Liquidity and Surrender Schedule
This is a seven-year commitment, and the surrender schedule is front-loaded and firm: 7% in Years 1–3, tapering to 3% in Year 7 before disappearing. That is a meaningful restriction, and buyers should be honest with themselves about whether seven years is realistic for the funds they're deploying.
| Contract Year | Surrender Charge |
|---|---|
| 1 | 7% |
| 2 | 7% |
| 3 | 7% |
| 4 | 6% |
| 5 | 5% |
| 6 | 4% |
| 7 | 3% |
| 8 | 0% |
The free-withdrawal provision (10% annually) and the waivers for nursing home confinement, terminal illness, and RMDs cover the most predictable liquidity needs without triggering charges. There is no Market Value Adjustment on this product, which removes one layer of uncertainty that MVA-version MYGAs carry. The ROP floor means that even an early full surrender results in at least the return of premium minus prior withdrawals — not a profit, but no nominal loss.
Fees and Tradeoffs
There are no explicit contract fees disclosed in the available brochure materials — no base contract fee, no rider fee shown as a separate charge. The Return of Premium protection is implicitly priced into the credited rate: Brighthouse almost certainly offers a slightly lower rate on the ROP version versus the standard 7-year product in exchange for providing that guarantee. That is a real cost even if it doesn't show up as a line-item fee. The other structural tradeoff is narrow: this product is only available in California, Massachusetts, and South Dakota, which makes it inaccessible to most U.S. buyers regardless of how well it fits their situation.
Product snapshot
| Feature | Details |
|---|---|
| Product Type | Fixed Annuity |
| Surrender Period | 7 years |
| Issue Ages | 0-85 |
| Minimum Premium | $25,000 |
| Crediting Methods | Fixed Rate |
| Free Withdrawal | 10% of premiums paid in Year 1; 10% of account value in Years 2+. Free withdrawal also available for Nursing Home (90+ consecutive days), Terminal Illness (12-month life expectancy), and Required Minimum Distributions. No withdrawal charges after the initial guarantee period. |
| MGSV | 87.5% guaranteed minimum surrender value with 1-3% spread (varies by rate band) |
| Death Benefit | Full account value paid to beneficiaries at death |
| Income Rider | Not available |
| Premium Bonus | None |
| Availability | Approved in CA, MA, SD. Not approved in NY. |
Carrier snapshot
Legal Entity: Brighthouse Life Insurance Company
A.M. Best Rating: A
Final take
The Brighthouse Fixed Rate Annuity with ROP is a clean, honest product for a narrow audience. If you're in one of the three approved states, you have a seven-year time horizon, and you're drawn to the idea of locking in a guaranteed rate with a hard floor against nominal loss on early exit, this contract does exactly what it says. The simplicity is a feature: no riders to layer, no index strategies to evaluate, no fee schedules to parse.
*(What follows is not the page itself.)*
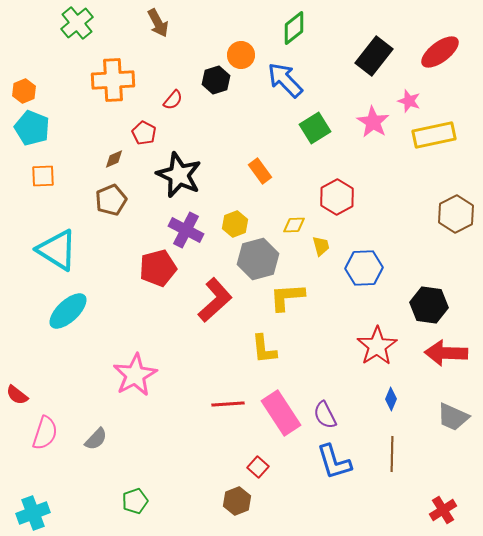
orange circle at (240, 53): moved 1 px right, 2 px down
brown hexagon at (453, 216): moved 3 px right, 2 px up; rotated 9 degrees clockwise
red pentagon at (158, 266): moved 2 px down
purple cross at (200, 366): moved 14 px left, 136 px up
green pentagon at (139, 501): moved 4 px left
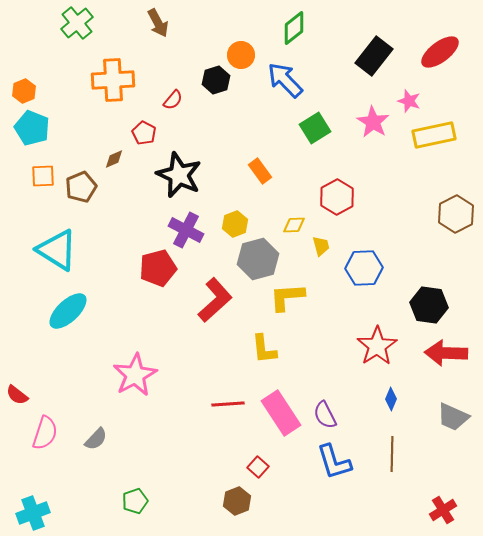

The case against it is also straightforward. The ROP guarantee costs yield — how much depends on how Brighthouse prices it versus the standard version, but it isn't free. For buyers who are confident they'll stay the full seven years, the standard version is probably the better rate trade. And for buyers outside California, Massachusetts, and South Dakota, this product simply isn't available. If you need more flexibility than a 7-year commitment allows, the 3-year or 5-year ROP versions of this product would be the logical starting point.